Appropriately, homebuilder confidence is still stuck at subbasement levels, with the National Association of Home Builders reporting earlier this week that its housing market index increased only slightly in March, to 17. Fifty is the mark at which homebuilders are more optimistic than pessimistic.

Energy, food drive producer prices upward

The U.S. Bureau of Labor Statistics reported on Wednesday that the Producer Price Index for finished goods increased 1.6 percent in February, following advances of 0.8 percent in January and 0.9 percent in December. That puffing sound you hear is the inflating of the U.S. economy; the PPI increase is the largest one since a 1.9 percent increase in the summer of 2009.

At the earlier stages of processing, prices received by manufacturers of intermediate goods moved up 2 percent, while the crude goods index climbed 3.4 percent. On an unadjusted basis, according to the BLS, prices for finished goods advanced 5.6 percent for the 12 months ended February 2011–the largest 12-month increase since March 2010.
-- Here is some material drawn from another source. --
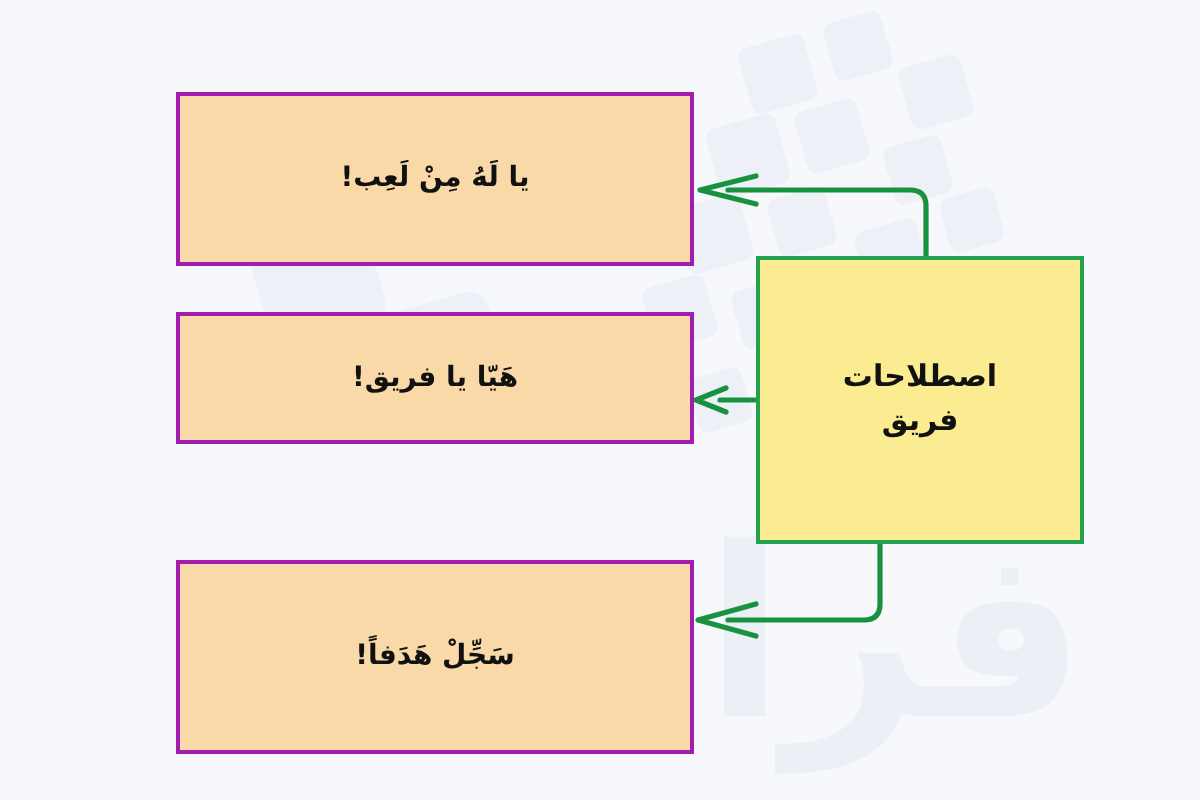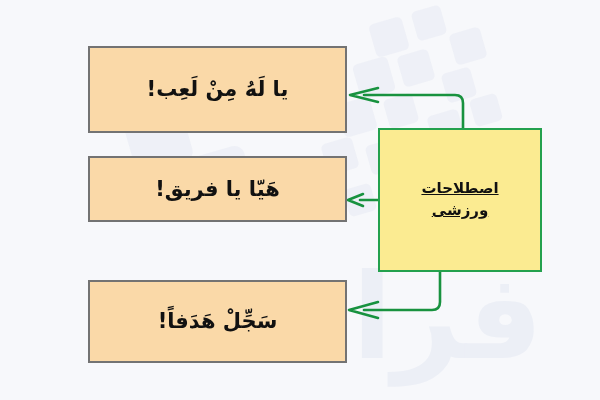"يا لَهُ مِنْ لَعِب!" .node-term { border: 2px solid #737373 -> 2px solid #a21caf; font-size: 21px -> 14px }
Take away food and energy, and the PPI rose only 0.5 percent, which itself is a month-over-month spike from January’s 0.2 percent increase. Food rose 3.9 percent month-over-month in February, and energy was up 3.3 percent.

Nuclear situation still confounds the world

The fog of uncertainty around the nuclear incident in Japan continued unabated on Wednesday; the race seemed to be on to cool the stricken Fukushima power plant. In terms of economic impact, on Wednesday in Japan the Nikkei 225 gained back some of its previous losses, but started to slide again on Thursday. The yen was up, however, as speculators in the currency started betting that rebuilding the damaged areas will increase the demand for yen dramatically.

One curious effect of Fukushima worldwide was a rush to buy iodine pills in countries other than Japan–in fact in countries on the other side of the world, reportedly depleting stocks of the chemical and driving up its price in places. Iodine protects those exposed to radiation from a very specific problem, namely thyroid cancer. Perhaps the panicked iodine buyers are many of the same people who refused to buy pork back during the early days of the H1N1 swine flu.

Wall Street was clobbered on Wednesday, with investors seemingly worried that the sky was falling. The Dow Jones Industrial Average lost 242.12 points, or 2.04 percent, while the S&P 500 and the Nasdaq sank 1.95 percent and 1.89 percent, respectively.